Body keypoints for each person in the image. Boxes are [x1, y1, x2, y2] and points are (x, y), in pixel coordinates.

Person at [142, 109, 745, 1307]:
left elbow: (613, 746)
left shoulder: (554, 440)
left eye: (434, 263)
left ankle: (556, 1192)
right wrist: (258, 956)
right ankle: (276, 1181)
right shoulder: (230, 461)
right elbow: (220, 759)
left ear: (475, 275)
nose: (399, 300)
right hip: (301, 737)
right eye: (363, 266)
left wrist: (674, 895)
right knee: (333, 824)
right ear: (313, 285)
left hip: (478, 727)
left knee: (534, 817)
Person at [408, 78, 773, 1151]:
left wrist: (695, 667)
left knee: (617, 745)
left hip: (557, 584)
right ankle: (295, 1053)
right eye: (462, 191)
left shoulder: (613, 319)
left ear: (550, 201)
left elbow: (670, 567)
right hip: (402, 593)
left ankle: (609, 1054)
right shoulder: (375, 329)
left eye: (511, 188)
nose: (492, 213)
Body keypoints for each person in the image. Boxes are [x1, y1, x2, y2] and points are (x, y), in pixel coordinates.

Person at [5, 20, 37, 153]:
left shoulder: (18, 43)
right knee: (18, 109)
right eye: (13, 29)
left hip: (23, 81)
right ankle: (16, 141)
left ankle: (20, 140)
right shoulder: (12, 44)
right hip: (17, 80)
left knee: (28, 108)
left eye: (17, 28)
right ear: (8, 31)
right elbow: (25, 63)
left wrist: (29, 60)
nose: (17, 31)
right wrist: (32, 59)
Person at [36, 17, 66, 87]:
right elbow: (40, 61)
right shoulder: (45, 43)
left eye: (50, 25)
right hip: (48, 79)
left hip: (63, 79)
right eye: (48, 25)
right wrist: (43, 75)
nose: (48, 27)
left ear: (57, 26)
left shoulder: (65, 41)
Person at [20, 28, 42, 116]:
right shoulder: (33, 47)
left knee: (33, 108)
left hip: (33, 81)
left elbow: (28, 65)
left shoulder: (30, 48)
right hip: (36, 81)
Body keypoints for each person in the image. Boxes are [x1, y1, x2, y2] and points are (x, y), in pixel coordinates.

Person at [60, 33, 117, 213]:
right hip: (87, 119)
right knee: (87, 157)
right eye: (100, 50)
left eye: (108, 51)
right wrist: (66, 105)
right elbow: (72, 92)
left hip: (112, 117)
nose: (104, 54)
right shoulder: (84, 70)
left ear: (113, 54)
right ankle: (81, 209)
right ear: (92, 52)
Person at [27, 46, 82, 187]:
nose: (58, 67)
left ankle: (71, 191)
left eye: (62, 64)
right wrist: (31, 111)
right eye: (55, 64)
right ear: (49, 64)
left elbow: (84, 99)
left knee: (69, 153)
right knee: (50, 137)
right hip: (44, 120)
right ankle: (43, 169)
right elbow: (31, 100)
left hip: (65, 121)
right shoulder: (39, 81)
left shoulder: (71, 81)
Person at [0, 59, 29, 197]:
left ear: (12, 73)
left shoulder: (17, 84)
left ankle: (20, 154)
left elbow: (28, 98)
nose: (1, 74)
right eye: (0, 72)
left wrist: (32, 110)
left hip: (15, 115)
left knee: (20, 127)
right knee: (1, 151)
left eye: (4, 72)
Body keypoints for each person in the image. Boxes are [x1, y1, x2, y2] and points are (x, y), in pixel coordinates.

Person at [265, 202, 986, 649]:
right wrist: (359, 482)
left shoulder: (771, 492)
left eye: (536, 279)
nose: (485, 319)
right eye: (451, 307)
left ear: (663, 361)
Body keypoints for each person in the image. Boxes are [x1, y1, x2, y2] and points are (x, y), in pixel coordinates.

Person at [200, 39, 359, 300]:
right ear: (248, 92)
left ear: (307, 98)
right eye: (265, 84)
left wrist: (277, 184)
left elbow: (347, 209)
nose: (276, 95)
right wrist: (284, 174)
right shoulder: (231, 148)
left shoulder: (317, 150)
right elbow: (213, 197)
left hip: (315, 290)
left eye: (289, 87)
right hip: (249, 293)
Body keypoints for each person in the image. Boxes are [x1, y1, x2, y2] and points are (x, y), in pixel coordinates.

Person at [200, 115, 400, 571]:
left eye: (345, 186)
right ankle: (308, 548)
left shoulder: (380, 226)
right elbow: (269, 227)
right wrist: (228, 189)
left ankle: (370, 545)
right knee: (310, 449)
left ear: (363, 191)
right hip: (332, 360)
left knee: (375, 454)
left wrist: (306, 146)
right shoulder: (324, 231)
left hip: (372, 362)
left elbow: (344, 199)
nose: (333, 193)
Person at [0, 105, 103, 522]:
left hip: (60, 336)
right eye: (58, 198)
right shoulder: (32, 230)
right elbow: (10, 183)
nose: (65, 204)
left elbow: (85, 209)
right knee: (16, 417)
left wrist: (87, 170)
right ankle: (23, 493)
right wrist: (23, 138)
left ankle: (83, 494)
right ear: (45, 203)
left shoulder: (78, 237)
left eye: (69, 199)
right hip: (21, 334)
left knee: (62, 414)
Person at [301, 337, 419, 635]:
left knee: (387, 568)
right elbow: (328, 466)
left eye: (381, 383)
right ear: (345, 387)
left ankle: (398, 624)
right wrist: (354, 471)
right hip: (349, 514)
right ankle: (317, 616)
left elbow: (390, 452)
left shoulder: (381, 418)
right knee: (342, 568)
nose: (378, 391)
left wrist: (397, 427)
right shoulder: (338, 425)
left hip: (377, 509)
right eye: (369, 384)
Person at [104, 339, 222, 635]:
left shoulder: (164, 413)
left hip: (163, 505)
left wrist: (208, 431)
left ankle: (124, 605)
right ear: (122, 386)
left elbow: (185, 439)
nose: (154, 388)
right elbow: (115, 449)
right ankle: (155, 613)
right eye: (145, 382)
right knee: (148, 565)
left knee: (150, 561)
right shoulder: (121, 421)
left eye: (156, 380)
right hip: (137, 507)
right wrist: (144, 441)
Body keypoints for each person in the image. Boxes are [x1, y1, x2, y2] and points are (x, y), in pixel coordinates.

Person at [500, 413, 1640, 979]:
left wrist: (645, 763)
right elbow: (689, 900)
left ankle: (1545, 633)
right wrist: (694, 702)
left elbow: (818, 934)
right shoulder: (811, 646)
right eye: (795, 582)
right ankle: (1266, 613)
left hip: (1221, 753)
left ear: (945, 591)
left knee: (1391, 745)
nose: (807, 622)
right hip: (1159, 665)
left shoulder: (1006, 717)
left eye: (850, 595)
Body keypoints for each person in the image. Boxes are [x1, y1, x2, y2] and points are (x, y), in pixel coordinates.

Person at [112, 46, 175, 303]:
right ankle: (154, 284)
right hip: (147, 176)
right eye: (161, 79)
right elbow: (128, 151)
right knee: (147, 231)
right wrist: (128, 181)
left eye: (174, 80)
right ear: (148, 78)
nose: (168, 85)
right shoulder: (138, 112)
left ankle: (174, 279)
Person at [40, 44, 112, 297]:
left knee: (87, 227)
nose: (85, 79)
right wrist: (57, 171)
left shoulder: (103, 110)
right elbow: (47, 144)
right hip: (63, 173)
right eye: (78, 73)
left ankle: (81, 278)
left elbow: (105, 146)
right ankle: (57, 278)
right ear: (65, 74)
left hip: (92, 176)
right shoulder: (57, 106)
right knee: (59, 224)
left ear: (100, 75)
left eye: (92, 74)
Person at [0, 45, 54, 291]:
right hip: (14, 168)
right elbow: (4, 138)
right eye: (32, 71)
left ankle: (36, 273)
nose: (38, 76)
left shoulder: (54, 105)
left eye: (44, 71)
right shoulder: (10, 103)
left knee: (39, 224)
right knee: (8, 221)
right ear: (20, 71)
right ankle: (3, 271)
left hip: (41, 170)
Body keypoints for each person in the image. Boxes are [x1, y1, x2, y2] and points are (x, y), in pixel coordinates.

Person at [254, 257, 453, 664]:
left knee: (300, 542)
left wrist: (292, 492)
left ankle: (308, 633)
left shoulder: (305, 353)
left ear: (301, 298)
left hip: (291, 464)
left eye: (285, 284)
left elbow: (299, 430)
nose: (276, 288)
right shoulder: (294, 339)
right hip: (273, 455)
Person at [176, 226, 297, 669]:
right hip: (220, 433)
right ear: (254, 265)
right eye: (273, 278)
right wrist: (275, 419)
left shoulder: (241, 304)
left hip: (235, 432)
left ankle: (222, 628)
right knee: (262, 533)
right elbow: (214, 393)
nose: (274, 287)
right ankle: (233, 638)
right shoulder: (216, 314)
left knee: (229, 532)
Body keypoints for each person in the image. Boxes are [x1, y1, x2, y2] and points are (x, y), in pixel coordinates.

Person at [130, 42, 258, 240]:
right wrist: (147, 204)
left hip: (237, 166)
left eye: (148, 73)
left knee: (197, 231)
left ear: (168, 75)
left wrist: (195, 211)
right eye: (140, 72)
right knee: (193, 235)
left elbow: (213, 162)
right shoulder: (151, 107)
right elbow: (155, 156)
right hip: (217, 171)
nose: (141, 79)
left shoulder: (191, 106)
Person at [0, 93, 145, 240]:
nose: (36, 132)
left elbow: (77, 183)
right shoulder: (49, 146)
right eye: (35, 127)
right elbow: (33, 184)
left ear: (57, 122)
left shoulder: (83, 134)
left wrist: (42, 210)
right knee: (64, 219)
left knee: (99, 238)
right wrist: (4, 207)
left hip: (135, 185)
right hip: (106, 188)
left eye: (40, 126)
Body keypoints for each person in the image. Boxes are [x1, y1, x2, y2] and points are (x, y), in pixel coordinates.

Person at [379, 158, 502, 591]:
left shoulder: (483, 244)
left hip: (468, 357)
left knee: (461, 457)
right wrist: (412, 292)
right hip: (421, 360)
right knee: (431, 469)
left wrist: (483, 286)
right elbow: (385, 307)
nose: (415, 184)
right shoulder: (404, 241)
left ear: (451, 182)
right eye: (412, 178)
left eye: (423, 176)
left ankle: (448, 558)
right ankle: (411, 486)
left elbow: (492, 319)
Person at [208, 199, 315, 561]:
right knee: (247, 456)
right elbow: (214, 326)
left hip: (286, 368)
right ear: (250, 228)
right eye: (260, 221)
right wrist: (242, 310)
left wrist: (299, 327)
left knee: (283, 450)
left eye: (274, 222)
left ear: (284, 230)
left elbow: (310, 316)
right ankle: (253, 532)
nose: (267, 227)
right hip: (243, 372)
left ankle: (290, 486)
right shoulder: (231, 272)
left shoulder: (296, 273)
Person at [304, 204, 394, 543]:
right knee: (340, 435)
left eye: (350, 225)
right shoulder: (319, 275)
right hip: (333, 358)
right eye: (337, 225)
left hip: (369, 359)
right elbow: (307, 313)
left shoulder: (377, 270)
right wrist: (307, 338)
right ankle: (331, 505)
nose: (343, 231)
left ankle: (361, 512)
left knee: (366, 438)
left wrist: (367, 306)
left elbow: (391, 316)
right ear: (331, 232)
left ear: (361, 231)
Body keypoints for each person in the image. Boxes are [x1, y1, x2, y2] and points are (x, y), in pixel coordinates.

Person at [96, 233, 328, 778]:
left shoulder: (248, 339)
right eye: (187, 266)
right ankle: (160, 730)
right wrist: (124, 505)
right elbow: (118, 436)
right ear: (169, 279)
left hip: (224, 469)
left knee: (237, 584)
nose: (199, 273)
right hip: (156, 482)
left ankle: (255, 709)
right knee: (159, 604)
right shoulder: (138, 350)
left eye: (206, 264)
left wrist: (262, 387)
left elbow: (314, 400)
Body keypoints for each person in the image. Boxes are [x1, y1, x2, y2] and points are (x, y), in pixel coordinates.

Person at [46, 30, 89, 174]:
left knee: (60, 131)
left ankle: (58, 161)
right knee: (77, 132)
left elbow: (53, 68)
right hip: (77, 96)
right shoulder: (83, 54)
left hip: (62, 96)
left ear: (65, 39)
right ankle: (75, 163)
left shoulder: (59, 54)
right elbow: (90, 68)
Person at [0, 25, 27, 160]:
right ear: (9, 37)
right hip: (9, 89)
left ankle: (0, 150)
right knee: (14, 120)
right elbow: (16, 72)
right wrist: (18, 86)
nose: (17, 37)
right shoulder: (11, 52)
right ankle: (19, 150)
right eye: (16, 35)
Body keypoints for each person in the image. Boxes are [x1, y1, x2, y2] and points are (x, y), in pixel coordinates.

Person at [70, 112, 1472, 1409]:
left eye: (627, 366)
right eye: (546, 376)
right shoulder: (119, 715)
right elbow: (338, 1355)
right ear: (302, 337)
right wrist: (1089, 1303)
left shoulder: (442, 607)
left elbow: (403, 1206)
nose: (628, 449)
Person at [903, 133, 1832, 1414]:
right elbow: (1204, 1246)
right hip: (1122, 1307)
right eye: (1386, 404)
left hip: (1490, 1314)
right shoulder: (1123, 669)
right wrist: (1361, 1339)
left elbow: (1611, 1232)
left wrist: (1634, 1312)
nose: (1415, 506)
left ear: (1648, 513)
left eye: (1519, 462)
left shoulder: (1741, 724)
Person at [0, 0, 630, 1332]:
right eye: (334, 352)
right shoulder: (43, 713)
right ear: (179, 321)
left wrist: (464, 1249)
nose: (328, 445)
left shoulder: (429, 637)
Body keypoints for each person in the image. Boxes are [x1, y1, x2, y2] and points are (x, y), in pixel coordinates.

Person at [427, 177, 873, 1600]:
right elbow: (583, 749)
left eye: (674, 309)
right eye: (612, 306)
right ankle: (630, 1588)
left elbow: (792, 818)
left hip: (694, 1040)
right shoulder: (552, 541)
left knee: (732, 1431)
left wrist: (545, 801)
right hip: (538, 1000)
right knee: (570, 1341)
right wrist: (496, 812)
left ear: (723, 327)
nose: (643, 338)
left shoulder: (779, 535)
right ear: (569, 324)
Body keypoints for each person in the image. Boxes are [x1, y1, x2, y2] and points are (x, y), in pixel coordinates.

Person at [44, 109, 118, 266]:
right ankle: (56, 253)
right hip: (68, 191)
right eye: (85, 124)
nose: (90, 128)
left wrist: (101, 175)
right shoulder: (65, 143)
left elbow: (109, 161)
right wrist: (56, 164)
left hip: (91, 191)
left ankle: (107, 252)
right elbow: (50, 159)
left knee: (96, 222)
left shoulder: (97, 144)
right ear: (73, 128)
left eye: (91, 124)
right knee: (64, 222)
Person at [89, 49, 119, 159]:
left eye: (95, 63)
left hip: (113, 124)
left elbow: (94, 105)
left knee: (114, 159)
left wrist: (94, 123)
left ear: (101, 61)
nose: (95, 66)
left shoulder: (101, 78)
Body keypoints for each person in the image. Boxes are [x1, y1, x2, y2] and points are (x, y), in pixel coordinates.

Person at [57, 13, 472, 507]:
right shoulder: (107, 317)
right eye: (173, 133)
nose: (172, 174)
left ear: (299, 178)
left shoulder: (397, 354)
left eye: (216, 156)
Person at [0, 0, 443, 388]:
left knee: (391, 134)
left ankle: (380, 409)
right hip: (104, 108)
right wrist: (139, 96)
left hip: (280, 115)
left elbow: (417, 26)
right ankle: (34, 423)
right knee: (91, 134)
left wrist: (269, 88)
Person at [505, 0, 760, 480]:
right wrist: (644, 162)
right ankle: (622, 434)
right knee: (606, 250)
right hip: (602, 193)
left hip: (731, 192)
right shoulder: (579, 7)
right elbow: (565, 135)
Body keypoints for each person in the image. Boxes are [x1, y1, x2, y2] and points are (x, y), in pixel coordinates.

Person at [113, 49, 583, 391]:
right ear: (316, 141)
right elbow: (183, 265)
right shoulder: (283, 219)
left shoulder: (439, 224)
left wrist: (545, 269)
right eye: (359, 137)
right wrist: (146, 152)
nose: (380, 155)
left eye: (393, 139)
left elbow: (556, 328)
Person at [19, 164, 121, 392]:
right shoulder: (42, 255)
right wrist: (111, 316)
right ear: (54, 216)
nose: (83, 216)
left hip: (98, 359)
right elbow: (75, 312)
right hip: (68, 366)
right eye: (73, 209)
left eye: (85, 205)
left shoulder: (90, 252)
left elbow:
+-------+
Assigned task
Would you restate exactly the lines of the material above, from its opening line through the line with "left wrist: (695, 667)", and output only those?

Solution below
Body keypoints for each person in the image. Boxes are [x1, y1, x2, y2] and points are (x, y), in pixel coordinates.

Person at [142, 109, 745, 1307]:
left elbow: (613, 746)
left shoulder: (554, 440)
left eye: (434, 263)
left ankle: (556, 1192)
right wrist: (258, 956)
right ankle: (276, 1181)
right shoulder: (230, 461)
right elbow: (220, 759)
left ear: (475, 275)
nose: (399, 300)
right hip: (301, 737)
right eye: (363, 266)
left wrist: (674, 895)
right knee: (333, 824)
right ear: (313, 285)
left hip: (478, 727)
left knee: (534, 817)
Person at [408, 78, 773, 1151]:
left wrist: (695, 667)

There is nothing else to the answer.